Dependence of OT-PTT and d33 on the content of (a) excess K and (b) excess Na. The shaded region represents compositions closest to the actual stoichiometry

In a combination with results in Fig. 3, the close relationship between OT-PTT, d33, and WRP of orthorhombic, tetragonal and monoclinic phase in KxNLN and KNyLN ceramics emerges. A common trend noticed is that ceramics with the lower WRP of monoclinic phase present a lower OT-PTT point and a higher d33. Our findings further confirm that an optimized weight ratio percentage exists in order to attain enhanced dielectric and electrical properties of KNN ceramics. It is also believed there is an optimum ratio between orthorhombic and tetragonal phase in these compositions. Subsequently, the OT-PPT shifts to near room temperature and the enhanced piezoelectric properties are attained for these ceramics.

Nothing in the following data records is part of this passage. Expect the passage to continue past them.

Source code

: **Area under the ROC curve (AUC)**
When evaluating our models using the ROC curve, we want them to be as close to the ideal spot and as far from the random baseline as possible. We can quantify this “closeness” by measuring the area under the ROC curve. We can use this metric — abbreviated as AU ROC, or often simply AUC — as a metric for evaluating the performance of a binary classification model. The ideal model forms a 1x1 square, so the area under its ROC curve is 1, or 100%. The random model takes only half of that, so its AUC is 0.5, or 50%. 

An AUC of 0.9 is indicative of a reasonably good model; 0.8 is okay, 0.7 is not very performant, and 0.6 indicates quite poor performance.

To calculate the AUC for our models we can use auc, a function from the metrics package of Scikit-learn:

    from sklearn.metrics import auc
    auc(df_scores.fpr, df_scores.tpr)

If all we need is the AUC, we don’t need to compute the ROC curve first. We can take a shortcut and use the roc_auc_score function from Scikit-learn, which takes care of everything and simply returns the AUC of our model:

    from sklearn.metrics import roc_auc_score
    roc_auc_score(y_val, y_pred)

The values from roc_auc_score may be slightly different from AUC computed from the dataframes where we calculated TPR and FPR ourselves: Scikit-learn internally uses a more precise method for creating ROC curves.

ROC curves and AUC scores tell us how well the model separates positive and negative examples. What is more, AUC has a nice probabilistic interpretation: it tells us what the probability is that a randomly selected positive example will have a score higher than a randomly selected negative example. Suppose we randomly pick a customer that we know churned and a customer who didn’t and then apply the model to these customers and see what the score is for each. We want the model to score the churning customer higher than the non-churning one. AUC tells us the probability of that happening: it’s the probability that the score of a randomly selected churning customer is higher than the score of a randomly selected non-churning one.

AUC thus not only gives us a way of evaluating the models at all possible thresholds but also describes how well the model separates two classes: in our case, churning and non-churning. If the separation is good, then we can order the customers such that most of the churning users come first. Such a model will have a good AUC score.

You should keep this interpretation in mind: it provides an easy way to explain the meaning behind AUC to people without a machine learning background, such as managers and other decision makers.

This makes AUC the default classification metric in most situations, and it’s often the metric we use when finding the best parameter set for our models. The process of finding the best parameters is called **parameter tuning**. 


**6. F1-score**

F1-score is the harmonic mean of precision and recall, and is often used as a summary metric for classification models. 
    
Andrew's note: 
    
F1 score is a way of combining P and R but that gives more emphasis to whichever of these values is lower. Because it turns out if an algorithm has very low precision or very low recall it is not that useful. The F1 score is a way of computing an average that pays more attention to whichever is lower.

It is important to point out that the amount of A-site nonstoichiometry is dependent on the sintering temperature. It has been shown [37, 38] that the optimum electrical properties can be attained by adjusting the sintering temperature. Wu et al. [39] reported enhanced piezoelectric properties were achieved in K0.48Na0.535NbO3 when only excess A-site Na was added as well. Sung et al. [40] reported that the piezoelectric properties of (Bi0.5K0.5+xLiy)TiO3 ceramics by K nonstoichiometry and Li addition were significantly enhanced. We believe that these phenomena are actually ascribed to high sensitiveness of structures to A-site K or Na nonstoichiometry. However, it has been suggested that the dielectric properties can be significantly influenced by induced strain upon doping rather than chemical inhomogeneities and structural disorder, which are common occurrences in doped ferroelectrics [41]. It is clear that it is necessary to carry out further detailed phase structure study of KNN with slight deviation from stoichiometry.

4 Conclusions

The coexistence of three phases, orthorhombic, tetragonal, and monoclinic phases, in 0.94K0.5+xNa0.5NbO3–0.06LiNbO3 and 0.94K0.5Na0.5+yNbO3–0.06LiNbO3 lead-free ceramics (x, y = 0–0.025) at room temperature was observed. The weight ratio percentages of three phases along with the orthorhombic-tetragonal phase transition temperature and d33 were highly sensitive to A-site K or Na non-stoichiometry. Excess A-site Na played a dominant role in decreasing the weight ratio percentage of monoclinic phase and enhancing the electrical properties of KNN by shifting the orthorhombic-tetragonal phase transition temperature to around room temperature. As compared with uncompensated KNN ceramics of d33 ~ 116pc/N, significantly d33 ~ 167pc/N was attained for 0.94K0.5Na0.5+yNbO3–0.06LiNbO3 with y = 0.02.